#### ACTIVITY
Retype the data from its first line through the line holding "L’ESTIU JOVE D’ONDARA", both included, leaving every line unchanged.

[Records from a dataset]
-- Opening Marker --

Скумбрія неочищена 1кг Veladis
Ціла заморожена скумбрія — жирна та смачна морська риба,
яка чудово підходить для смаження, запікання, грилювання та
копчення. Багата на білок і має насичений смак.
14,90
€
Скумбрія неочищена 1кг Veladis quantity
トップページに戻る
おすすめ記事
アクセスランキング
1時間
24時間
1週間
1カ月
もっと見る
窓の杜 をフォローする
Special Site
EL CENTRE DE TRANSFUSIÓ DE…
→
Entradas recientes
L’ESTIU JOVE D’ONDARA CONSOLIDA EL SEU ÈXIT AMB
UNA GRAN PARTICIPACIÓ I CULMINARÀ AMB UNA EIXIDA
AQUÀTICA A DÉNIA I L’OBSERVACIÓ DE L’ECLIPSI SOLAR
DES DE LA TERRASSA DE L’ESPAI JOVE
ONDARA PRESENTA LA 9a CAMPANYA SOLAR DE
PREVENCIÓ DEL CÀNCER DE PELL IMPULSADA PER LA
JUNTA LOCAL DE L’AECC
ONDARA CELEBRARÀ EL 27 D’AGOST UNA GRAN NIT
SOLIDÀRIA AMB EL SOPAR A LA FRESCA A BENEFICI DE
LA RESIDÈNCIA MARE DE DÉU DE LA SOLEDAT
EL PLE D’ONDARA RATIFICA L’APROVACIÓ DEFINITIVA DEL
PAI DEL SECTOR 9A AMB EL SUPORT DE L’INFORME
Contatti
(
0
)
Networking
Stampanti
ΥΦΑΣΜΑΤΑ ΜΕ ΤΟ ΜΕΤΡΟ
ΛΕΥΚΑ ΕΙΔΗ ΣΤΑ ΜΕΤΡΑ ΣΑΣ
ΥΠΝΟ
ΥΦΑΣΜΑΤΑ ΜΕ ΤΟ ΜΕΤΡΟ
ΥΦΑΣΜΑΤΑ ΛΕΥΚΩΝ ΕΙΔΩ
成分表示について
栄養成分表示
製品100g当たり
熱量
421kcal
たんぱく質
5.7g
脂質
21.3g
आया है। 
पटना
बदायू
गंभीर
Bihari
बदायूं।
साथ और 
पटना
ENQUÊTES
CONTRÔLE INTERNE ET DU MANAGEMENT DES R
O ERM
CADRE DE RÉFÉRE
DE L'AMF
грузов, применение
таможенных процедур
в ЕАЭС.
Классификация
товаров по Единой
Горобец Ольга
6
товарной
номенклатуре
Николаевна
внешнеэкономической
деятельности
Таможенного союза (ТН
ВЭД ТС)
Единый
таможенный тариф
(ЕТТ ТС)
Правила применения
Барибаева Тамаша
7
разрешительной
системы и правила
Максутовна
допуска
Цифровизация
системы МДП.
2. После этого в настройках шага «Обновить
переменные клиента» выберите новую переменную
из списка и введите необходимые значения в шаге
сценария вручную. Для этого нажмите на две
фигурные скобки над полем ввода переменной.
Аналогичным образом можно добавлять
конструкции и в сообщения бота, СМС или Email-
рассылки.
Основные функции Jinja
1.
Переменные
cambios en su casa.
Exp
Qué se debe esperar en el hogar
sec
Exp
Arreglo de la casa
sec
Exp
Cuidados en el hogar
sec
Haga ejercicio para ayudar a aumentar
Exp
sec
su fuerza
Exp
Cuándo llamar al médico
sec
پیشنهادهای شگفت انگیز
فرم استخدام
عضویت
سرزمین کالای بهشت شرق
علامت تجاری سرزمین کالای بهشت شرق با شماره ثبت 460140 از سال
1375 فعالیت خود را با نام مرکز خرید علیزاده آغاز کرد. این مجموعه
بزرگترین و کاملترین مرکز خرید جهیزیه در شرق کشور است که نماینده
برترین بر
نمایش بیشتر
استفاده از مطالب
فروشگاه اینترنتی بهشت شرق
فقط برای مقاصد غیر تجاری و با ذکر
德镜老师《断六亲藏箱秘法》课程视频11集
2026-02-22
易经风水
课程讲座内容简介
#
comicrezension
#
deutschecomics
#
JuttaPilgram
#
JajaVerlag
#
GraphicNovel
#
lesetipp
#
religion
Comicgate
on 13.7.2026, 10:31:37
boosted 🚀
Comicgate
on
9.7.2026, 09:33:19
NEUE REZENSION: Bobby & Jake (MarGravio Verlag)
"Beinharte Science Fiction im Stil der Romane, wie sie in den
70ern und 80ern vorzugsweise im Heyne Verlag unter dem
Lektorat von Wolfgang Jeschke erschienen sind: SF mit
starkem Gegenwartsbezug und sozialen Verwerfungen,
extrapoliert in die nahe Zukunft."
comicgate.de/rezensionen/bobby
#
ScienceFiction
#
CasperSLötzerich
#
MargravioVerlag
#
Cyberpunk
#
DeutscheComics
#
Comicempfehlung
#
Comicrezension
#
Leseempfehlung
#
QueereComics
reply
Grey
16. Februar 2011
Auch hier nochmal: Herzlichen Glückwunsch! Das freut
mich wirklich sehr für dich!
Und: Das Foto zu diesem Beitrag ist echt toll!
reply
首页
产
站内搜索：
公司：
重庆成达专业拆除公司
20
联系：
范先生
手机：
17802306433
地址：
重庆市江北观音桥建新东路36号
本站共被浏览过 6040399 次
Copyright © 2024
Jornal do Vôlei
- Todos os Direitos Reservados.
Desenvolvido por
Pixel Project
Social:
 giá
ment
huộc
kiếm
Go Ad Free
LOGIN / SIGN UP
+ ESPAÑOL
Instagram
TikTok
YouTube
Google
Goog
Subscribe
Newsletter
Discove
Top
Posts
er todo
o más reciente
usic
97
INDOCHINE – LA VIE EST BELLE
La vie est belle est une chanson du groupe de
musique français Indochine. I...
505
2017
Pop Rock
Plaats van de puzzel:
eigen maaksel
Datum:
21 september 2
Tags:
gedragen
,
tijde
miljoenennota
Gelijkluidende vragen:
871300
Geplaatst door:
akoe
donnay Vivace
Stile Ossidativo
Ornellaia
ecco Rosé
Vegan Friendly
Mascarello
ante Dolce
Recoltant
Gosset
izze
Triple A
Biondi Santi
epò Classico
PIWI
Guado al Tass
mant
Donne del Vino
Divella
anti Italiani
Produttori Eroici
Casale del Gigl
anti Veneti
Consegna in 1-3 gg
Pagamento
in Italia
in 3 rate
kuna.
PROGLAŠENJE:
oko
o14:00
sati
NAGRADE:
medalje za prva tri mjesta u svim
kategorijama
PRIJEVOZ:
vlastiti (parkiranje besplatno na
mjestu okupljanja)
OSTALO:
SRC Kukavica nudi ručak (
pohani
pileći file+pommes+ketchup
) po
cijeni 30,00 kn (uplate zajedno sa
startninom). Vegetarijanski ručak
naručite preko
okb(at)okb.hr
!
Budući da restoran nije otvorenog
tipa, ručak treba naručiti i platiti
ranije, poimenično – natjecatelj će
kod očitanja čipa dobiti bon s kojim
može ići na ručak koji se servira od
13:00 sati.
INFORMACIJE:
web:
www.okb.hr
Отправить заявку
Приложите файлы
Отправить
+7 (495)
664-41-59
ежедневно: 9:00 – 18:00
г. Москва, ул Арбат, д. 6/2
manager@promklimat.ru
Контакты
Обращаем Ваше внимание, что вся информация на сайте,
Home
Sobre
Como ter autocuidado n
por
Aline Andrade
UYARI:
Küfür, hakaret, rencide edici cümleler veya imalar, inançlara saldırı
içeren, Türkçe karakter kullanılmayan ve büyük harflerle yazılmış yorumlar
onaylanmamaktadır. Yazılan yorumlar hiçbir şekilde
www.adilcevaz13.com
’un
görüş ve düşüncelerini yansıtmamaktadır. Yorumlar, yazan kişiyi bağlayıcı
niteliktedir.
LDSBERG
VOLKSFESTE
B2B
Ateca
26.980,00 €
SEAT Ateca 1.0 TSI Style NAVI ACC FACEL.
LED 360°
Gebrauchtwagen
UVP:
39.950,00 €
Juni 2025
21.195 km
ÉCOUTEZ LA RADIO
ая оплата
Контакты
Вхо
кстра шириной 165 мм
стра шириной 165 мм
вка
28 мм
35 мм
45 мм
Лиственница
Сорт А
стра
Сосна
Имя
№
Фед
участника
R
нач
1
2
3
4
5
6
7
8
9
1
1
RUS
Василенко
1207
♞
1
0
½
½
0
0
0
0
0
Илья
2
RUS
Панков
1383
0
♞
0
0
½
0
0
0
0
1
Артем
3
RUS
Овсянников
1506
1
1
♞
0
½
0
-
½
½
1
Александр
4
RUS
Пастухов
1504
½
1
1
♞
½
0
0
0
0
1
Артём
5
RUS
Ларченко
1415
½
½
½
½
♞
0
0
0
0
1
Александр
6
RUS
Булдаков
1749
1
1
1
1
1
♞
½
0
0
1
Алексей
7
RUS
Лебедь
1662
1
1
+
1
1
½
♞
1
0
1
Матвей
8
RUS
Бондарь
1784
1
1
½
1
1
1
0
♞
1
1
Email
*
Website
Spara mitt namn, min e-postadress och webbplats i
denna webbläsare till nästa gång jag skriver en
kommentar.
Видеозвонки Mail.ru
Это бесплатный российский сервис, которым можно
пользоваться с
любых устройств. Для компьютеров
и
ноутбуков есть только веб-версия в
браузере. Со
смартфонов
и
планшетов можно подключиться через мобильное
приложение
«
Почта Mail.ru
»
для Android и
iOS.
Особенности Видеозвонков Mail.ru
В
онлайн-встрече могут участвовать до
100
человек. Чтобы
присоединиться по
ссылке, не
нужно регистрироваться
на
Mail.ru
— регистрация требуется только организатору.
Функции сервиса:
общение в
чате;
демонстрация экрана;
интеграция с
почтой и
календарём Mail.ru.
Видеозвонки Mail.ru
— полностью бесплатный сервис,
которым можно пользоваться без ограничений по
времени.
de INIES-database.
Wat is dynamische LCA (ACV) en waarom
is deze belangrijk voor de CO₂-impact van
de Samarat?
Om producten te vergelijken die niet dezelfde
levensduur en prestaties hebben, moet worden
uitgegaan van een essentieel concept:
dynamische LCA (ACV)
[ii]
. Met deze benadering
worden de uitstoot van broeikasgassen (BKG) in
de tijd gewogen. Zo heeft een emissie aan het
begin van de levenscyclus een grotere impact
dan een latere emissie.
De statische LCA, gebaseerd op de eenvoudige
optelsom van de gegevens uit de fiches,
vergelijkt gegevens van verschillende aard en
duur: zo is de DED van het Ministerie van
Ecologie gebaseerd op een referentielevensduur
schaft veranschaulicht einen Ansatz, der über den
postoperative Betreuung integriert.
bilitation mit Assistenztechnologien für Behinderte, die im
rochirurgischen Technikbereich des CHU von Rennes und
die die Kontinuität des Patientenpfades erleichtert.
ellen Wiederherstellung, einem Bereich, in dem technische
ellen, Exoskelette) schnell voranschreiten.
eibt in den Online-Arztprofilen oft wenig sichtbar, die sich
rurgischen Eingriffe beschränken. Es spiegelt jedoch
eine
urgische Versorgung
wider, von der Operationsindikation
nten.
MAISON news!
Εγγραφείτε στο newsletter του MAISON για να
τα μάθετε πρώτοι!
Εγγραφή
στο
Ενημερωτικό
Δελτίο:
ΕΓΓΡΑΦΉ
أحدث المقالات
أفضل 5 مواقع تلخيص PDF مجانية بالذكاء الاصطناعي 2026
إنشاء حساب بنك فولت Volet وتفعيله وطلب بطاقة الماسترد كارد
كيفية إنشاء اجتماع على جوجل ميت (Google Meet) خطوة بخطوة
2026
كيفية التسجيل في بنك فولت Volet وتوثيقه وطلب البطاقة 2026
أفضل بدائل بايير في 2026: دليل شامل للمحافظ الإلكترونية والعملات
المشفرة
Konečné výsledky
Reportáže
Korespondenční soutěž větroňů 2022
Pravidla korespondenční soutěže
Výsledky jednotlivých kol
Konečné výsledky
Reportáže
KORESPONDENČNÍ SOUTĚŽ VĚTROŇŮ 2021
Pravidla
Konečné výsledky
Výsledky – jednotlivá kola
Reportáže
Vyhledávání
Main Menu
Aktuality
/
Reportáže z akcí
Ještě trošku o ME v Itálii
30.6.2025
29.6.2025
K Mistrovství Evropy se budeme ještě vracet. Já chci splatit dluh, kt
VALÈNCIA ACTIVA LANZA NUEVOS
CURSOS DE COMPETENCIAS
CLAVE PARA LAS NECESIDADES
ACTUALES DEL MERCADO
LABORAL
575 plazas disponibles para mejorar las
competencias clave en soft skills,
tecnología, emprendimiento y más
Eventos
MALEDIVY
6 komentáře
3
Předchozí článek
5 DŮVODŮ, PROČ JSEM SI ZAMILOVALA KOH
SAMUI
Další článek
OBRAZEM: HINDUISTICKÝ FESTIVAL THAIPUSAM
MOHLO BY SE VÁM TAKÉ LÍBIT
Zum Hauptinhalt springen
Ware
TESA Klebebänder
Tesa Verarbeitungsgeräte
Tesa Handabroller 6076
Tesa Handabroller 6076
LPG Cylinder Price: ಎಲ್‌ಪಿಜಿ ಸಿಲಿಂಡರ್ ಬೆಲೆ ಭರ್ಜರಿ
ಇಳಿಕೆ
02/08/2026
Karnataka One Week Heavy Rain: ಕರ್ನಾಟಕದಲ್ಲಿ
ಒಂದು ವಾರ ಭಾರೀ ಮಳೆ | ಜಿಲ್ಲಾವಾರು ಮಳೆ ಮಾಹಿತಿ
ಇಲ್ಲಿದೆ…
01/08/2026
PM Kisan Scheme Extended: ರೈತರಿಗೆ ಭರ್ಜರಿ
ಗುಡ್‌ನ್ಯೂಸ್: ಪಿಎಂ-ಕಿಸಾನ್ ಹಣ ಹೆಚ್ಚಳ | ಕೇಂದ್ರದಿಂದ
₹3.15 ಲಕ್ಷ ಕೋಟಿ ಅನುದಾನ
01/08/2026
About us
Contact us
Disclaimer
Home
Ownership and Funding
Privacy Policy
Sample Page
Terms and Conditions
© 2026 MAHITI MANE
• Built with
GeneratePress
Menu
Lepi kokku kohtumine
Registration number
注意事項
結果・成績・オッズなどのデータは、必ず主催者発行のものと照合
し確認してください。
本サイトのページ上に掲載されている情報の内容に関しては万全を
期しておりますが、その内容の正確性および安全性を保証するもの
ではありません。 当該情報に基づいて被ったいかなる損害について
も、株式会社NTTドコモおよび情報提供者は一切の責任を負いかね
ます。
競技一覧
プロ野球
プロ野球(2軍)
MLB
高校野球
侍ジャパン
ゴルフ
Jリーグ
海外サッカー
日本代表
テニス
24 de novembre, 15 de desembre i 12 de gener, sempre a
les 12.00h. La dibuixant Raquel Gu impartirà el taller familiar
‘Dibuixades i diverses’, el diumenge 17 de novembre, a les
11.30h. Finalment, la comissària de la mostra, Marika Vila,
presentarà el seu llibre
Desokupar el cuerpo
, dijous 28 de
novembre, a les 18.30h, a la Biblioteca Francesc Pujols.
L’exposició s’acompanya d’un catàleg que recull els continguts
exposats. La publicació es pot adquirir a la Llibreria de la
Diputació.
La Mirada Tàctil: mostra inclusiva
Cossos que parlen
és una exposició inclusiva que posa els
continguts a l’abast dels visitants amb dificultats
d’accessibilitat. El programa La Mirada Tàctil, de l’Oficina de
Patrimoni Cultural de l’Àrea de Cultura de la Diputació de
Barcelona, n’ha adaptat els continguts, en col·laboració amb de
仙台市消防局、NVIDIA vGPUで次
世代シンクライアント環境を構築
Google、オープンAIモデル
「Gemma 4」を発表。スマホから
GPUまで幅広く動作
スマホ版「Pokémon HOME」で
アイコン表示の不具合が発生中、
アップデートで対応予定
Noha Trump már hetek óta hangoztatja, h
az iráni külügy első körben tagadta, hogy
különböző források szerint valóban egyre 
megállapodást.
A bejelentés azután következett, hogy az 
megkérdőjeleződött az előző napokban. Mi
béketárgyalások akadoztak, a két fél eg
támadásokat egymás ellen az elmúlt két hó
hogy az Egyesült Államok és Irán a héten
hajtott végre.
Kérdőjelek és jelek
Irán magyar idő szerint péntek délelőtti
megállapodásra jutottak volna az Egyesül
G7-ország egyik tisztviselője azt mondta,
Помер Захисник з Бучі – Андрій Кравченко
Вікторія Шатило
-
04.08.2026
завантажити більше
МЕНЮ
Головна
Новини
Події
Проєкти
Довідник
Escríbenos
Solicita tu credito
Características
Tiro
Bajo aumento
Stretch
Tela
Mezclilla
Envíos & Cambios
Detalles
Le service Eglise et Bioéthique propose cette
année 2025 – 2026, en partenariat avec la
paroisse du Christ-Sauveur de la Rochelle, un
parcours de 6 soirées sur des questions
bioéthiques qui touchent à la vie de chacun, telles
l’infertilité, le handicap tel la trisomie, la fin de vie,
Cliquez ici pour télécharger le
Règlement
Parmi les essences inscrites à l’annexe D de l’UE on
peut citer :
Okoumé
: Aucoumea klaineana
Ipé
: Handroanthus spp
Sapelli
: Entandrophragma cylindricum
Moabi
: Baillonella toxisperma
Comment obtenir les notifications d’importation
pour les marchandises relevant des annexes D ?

-- Closing Marker --

#### ANSWER SPACE
Скумбрія неочищена 1кг Veladis
Ціла заморожена скумбрія — жирна та смачна морська риба,
яка чудово підходить для смаження, запікання, грилювання та
копчення. Багата на білок і має насичений смак.
14,90
€
Скумбрія неочищена 1кг Veladis quantity
トップページに戻る
おすすめ記事
アクセスランキング
1時間
24時間
1週間
1カ月
もっと見る
窓の杜 をフォローする
Special Site
EL CENTRE DE TRANSFUSIÓ DE…
→
Entradas recientes
L’ESTIU JOVE D’ONDARA CONSOLIDA EL SEU ÈXIT AMB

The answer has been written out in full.